_Prompt_: In the records below, find the line holding "ISO, TOR: 0.126 -> none" and the line holding "ISO, SDP: 0.066 -> 0.112". Set down both, with every line between them, exactly.

_Dataset content_:
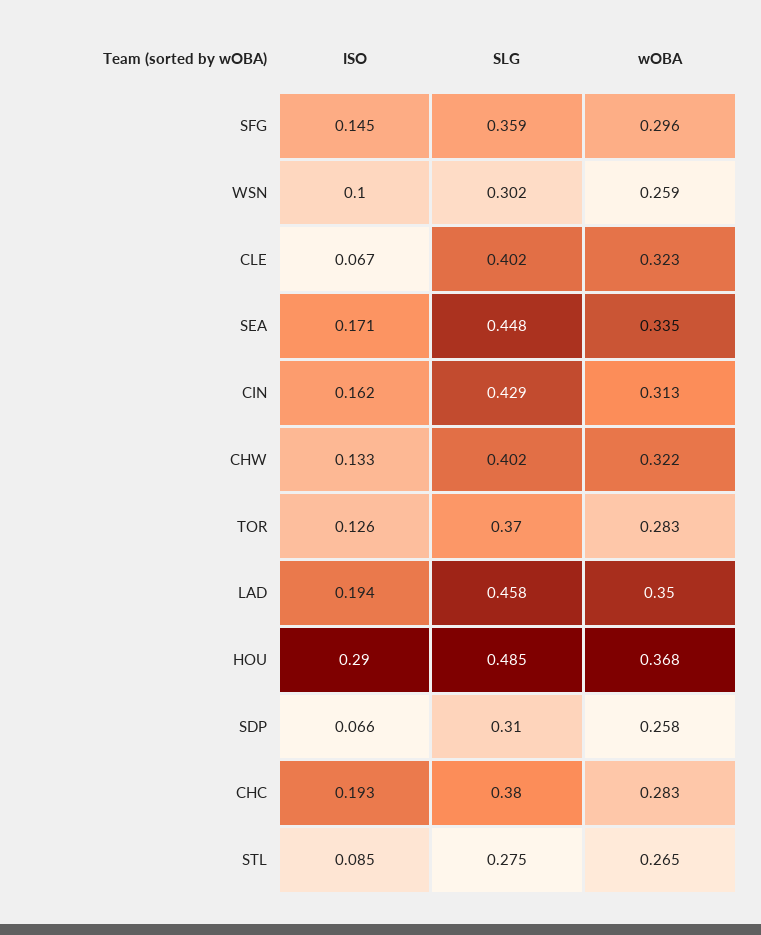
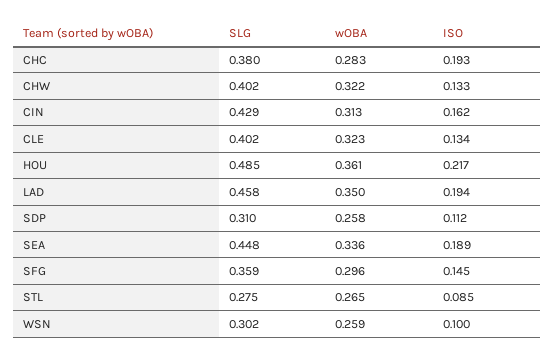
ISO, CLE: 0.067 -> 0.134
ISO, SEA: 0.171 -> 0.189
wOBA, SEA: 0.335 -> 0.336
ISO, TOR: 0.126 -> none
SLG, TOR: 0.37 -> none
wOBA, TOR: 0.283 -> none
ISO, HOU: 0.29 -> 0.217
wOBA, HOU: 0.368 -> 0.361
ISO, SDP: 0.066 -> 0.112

==

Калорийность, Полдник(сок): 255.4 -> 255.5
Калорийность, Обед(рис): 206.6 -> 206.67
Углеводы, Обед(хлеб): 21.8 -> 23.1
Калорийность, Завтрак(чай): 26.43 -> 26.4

_Answer to this exercise_:
ISO, TOR: 0.126 -> none
SLG, TOR: 0.37 -> none
wOBA, TOR: 0.283 -> none
ISO, HOU: 0.29 -> 0.217
wOBA, HOU: 0.368 -> 0.361
ISO, SDP: 0.066 -> 0.112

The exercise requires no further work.